What is the price of being forced to raise a brown baby?
It's an unusual question, arising from an unusual lawsuit prompted by an insemination gone wrong. And it has set off an extraordinary discussion touching on sensitive issues of race, motherhood, sexuality and justice, though the debate begins with one basic premise: You should get what you pay for.
Jennifer Cramblett and her wife, Amanda Zinkon, wanted a white baby. They went to the Midwest Sperm Bank near Chicago and chose blond, blue-eyed donor No. 380, who looked like he could have been related to Zinkon. When Cramblett was five months pregnant, they found out that she had been inseminated by donor No. 330 — a black man.
"The couple did not get what they asked for, which was a particular donor. The company made a mistake, and it should have to pay for that," says Jessica Barrow, an information technology professional in suburban Detroit.
Barrow is black and lesbian, with a white partner. They considered insemination of the white partner before choosing to adopt. When looking at donors, they wanted sperm from a black donor, to create a biracial baby that would have shared some physical characteristics with both of them.
"They're not saying anything racist, they're not saying we don't want a black baby," Barrow said of Cramblett and Zinkon, who profess their love for their now 2-year-old daughter. "They're saying, we asked for something, you gave us something different, and now we have to adjust to that."
That "adjustment" is a major justification for Cramblett's lawsuit. It cites the stress and anxiety of raising a brown girl in predominantly white Uniontown, Ohio, which Cramblett describes as intolerant. Some of her own family members have unconscious racial biases, the lawsuit says.

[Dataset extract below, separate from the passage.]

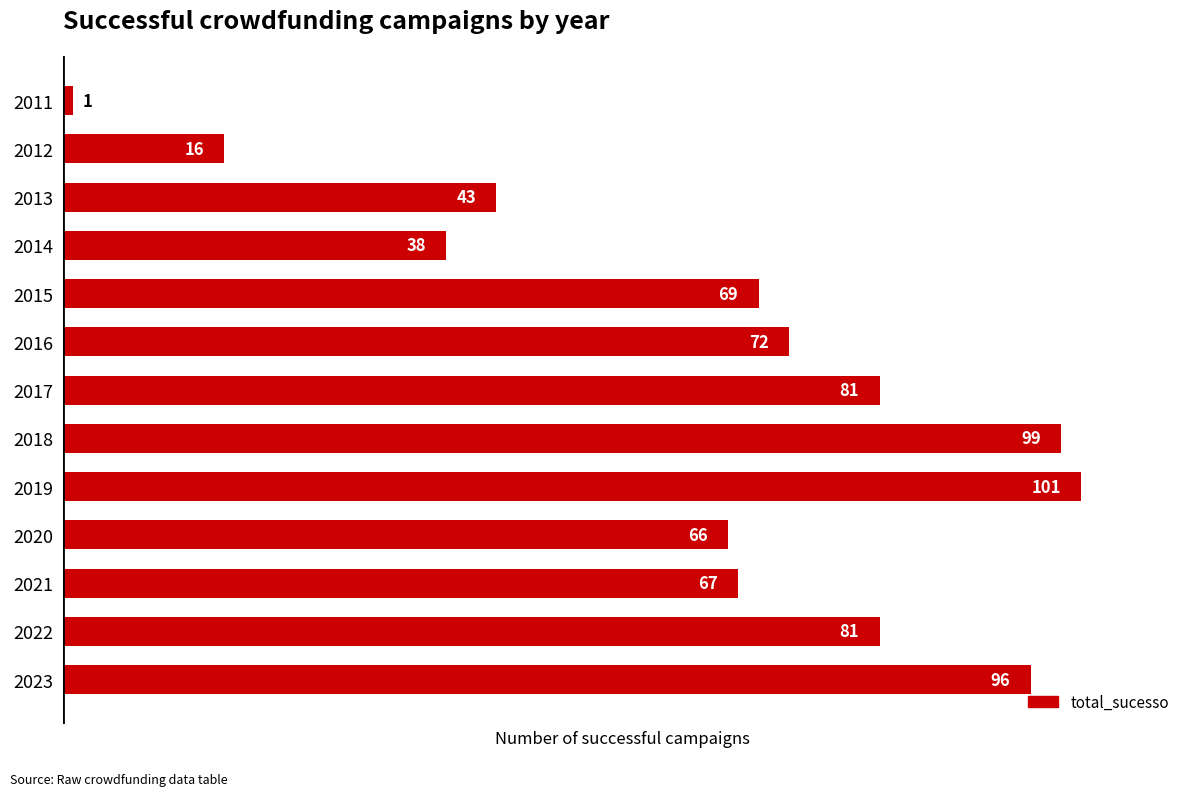

How many values are below 69?

6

That leads some to believe that Cramblett is asking to be paid for the difficulties that many black folks — and white parents of adopted black children — deal with without compensation.

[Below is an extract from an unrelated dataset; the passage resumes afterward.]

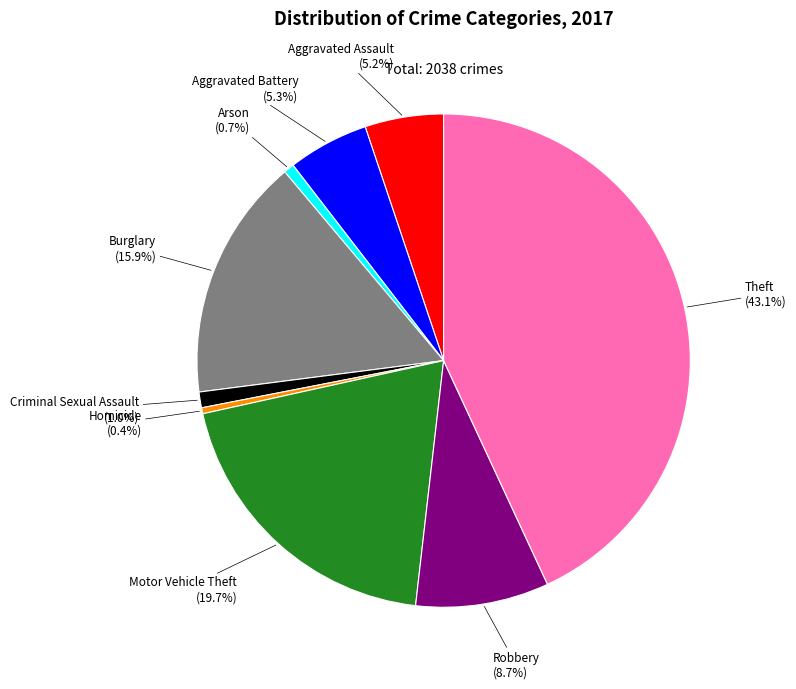

Count the number of slices in the pie.

9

"I don't think I deserve anything more being the white parent of a black child than any parent of a black child does," says Rory Mullen, who adopted her daughter.
Strangers have asked Mullen why she didn't adopt a white baby. One remarked in front of her white then-husband that Mullen must have cheated with a black man. Too many white people to count have pawed her daughter's hair.
"It's hard, but being a parent is hard," says Mullen, who lives in Southern California and is author of "Chocolate Hair Vanilla Care: A Parent's Guide to Beginning Natural Hair Styling."
"Being a parent is going to throw things at you that you never expected, and we make a decision that we're going to roll with it, because we love our kids and they deserve it," she says.
Mullen agrees that a company should be held liable for promising one thing and doing another. But she thinks the fact Cramblett waited more than two years to sue indicates that the experience of raising a black child is her real problem.
"When you say this is too hard, I didn't deserve this, this is too much for me to handle, then the child internalizes it and it affects their self-esteem," she says. "It's my job to pour self-esteem into my daughter, not tear it down."
From the days of American slavery through the 1960s, white men fathering children with black women was commonplace and tacitly accepted — yet there were few things as scandalous as a white woman with a brown baby.
That history makes Denene Millner, author of the MyBrownBaby.com blog, say that the lawsuit is "rooted in fear ... stuck in the muck and mire of racism and the purity of white lineage."
"She simply cannot fathom dealing with what it means to, in essence, be a Black mom, having to navigate and negotiate a racist world on behalf of a human she bore, in an environment of which she is a product," Millner wrote.
Darron Smith, co-author of "White Parents, Black Children: Experiencing Transracial Adoption," says that the lawsuit reflects America's unexamined racist attitudes and Cramblett's angst over having a biracial child.
He notes that due to supply and demand, it costs about half as much to adopt a black child as a white one, and many black boys in foster care are never adopted.
"This lawsuit demonstrates quite nicely the value of skin color," says Smith, a professor at Wichita State University.
Yet Cramblett's defenders say she should not be held responsible for being unprepared.
"White people who aren't affiliated with black people don't necessarily understand the challenges that black people face in all facets of their life. This couple wasn't expecting that, and now they have to deal with it," says Rachel Dube, who owns a youth sports business in New York.
"She didn't ask for a biracial baby. She was given one, she loves it, she adores it, now she's facing challenges and admits it. That doesn't make her a racist," Dube says.
"You can't fault her for what she was not exposed to," she says. "Her only obligation is to love and raise her child in the best environment possible. And if the money will help her do that, then good for her."